Task directions
Print the records starting at the line that contains "alianckie, połączone w" and ending after the line that contains "Alpach. Dowódcy alianccy". Reproduce these lines without alteration.
(Beginning of Extracted information)
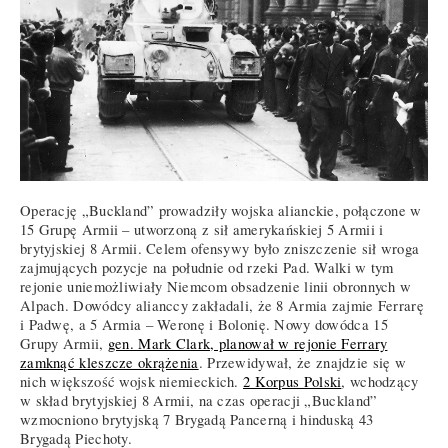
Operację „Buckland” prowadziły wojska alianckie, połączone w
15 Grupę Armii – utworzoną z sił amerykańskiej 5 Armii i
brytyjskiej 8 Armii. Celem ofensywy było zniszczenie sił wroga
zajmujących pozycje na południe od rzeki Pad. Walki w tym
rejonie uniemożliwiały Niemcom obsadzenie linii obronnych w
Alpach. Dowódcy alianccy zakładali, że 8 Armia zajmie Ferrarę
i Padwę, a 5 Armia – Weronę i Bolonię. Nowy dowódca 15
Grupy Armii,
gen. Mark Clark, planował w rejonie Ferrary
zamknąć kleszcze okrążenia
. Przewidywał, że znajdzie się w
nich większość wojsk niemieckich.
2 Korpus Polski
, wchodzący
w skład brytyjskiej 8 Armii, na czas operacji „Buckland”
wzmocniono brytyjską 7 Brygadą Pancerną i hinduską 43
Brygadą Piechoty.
(End of Extracted information)
(Beginning of Extracted information)
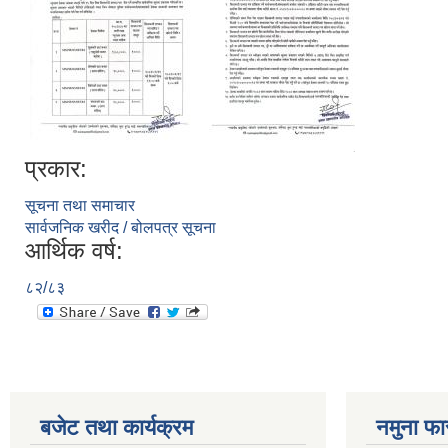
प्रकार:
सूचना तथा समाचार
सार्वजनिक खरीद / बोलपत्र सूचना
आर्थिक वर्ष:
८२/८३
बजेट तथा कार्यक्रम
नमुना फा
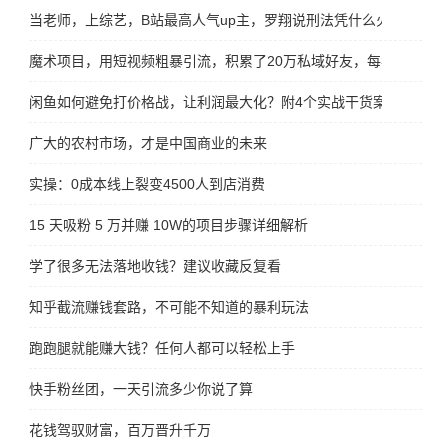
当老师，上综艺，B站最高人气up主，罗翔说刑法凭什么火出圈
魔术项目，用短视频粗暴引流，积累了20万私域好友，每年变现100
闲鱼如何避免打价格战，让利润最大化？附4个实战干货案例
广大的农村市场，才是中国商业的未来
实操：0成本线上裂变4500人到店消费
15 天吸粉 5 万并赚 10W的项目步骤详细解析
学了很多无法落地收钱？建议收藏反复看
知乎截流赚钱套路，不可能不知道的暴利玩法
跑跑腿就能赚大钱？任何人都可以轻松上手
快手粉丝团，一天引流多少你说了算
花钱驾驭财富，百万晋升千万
(End of Extracted information)
Response for this exercise
Operację „Buckland” prowadziły wojska alianckie, połączone w
15 Grupę Armii – utworzoną z sił amerykańskiej 5 Armii i
brytyjskiej 8 Armii. Celem ofensywy było zniszczenie sił wroga
zajmujących pozycje na południe od rzeki Pad. Walki w tym
rejonie uniemożliwiały Niemcom obsadzenie linii obronnych w
Alpach. Dowódcy alianccy zakładali, że 8 Armia zajmie Ferrarę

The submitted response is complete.